NEW YORK (Reuters) - The head of one of the leading U.S. insurers in non-standard, high-risk personal auto insurance apologized on Thursday for some substandard behaviour - spying in church on people who had the sued the company.
Progressive Corp Chief Executive Glenn Renwick apologized for the use of private detectives, who went undercover to join an Atlanta church group in order to discredit a couple suing the insurer.
“What the investigators and Progressive people did was wrong - period,” Renwick, head of the third-largest U.S. auto insurer, said in a statement. “I personally want to apologize to anyone who was affected by this.”
The statement was issued a day after the story appeared in the Atlanta Journal-Constitution
The newspaper reported that a pair of detectives hired by Progressive became members of the Southside Christian Fellowship Church in August 2005 in order to get damaging information on two church members involved in a 2004 traffic accident.

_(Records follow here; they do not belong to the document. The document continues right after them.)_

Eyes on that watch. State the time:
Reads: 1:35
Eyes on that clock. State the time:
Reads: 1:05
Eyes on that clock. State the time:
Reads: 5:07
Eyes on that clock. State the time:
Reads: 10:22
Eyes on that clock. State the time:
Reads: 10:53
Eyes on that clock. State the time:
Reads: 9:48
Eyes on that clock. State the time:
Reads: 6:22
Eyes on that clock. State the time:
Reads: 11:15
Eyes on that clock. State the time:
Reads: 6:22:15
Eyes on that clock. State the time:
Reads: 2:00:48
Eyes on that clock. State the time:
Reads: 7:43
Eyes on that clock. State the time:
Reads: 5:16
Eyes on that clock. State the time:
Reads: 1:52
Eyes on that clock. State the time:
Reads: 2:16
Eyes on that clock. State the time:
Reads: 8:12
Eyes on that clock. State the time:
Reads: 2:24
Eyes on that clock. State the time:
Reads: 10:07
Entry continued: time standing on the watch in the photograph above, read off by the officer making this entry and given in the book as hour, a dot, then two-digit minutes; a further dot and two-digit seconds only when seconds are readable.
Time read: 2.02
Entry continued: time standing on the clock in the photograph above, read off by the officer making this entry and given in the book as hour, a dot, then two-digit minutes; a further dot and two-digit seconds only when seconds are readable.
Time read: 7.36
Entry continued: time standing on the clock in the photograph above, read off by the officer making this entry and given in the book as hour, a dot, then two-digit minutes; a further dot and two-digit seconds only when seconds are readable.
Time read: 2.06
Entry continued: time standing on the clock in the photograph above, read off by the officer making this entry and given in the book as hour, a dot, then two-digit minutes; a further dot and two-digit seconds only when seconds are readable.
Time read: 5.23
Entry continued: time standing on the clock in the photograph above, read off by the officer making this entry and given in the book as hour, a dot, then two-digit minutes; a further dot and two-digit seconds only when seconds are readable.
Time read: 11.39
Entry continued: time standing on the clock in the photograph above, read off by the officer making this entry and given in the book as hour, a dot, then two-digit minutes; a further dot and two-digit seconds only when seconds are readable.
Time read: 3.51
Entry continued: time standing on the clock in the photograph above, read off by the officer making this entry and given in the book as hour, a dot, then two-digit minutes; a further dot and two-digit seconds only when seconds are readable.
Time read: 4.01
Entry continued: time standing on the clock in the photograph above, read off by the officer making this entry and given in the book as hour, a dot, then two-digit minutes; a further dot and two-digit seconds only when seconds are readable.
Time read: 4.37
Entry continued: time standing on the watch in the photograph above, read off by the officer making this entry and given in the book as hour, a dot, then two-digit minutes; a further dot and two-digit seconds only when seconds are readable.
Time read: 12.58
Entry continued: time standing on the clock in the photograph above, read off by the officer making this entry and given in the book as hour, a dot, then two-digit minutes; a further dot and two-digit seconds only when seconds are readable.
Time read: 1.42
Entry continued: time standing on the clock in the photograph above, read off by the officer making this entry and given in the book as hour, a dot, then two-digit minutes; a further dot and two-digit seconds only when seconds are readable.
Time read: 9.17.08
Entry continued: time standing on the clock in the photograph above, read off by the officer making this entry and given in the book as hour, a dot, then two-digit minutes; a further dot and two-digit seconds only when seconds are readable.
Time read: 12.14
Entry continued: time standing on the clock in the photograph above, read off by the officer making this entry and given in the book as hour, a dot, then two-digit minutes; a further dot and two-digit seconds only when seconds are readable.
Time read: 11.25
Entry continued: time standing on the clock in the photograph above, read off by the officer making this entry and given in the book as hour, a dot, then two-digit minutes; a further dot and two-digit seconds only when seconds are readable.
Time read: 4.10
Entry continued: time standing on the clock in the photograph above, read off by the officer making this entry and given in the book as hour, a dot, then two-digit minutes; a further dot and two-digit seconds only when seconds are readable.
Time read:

The detectives talked their way into a private support group where members discussed abortions, sexual orientation and drug addiction, and taped the sessions, the newspaper said.
The targets of the abuse recently filed a lawsuit against Progressive and the detectives, charging them with invasion of privacy and fraud, among other issues, the paper said.
Renwick, who heads the company with a market capitalization of $16.2 billion (18.1 billion pounds), said he was appalled by the story, but had found it was essentially accurate. He said that the company’s current guidelines would prohibit any type of misrepresentation.